Work item: Which lines of the data hold the word "github"? Copy all of them.

Extracted entries:

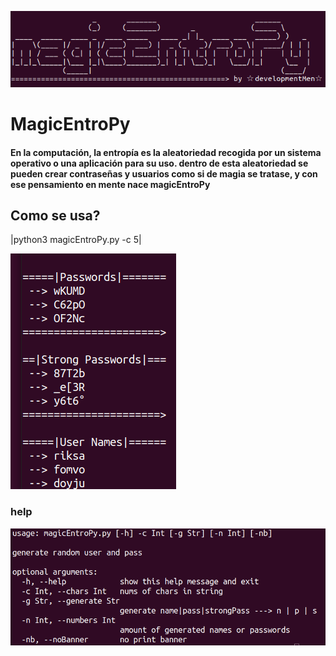 ![magicEntroPy](img/baner.png)

# MagicEntroPy

#### En la computación, la entropía es la aleatoriedad recogida por un sistema operativo o una aplicación para su uso. dentro de esta aleatoriedad se pueden crear contraseñas y usuarios como si de magia se tratase, y con ese pensamiento en mente nace magicEntroPy

## Como se usa?

|python3 magicEntroPy.py -c 5|

![magic EntroPy](img/comoUsar.png)

### help

![help magicEntroPy](img/help.png)
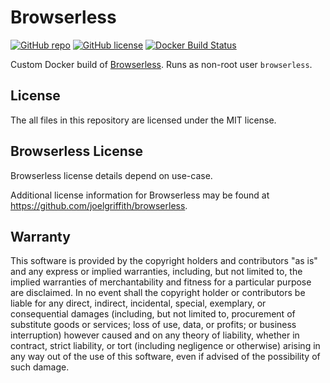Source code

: # Browserless

[![GitHub repo](https://img.shields.io/badge/github-repo-blue.svg)](https://github.com/meltwater/docker-browserless)
[![GitHub license](https://img.shields.io/github/license/meltwater/docker-browserless.svg)](./LICENSE.txt)
[![Docker Build Status](https://img.shields.io/docker/build/meltwater/browserless.svg)](https://hub.docker.com/r/meltwater/browserless/)

Custom Docker build of [Browserless].
Runs as non-root user `browserless`.

[Browserless]: https://www.browserless.io/

## License

The all files in this repository are licensed under the MIT license.

## Browserless License

Browserless license details depend on use-case.

Additional license information for Browserless may be found at
https://github.com/joelgriffith/browserless.

## Warranty

This software is provided by the copyright holders and contributors "as is" and
any express or implied warranties, including, but not limited to, the implied
warranties of merchantability and fitness for a particular purpose are
disclaimed. In no event shall the copyright holder or contributors be liable for
any direct, indirect, incidental, special, exemplary, or consequential damages
(including, but not limited to, procurement of substitute goods or services;
loss of use, data, or profits; or business interruption) however caused and on
any theory of liability, whether in contract, strict liability, or tort
(including negligence or otherwise) arising in any way out of the use of this
software, even if advised of the possibility of such damage.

Expected answer:
[![GitHub repo](https://img.shields.io/badge/github-repo-blue.svg)](https://github.com/meltwater/docker-browserless)
[![GitHub license](https://img.shields.io/github/license/meltwater/docker-browserless.svg)](./LICENSE.txt)
https://github.com/joelgriffith/browserless.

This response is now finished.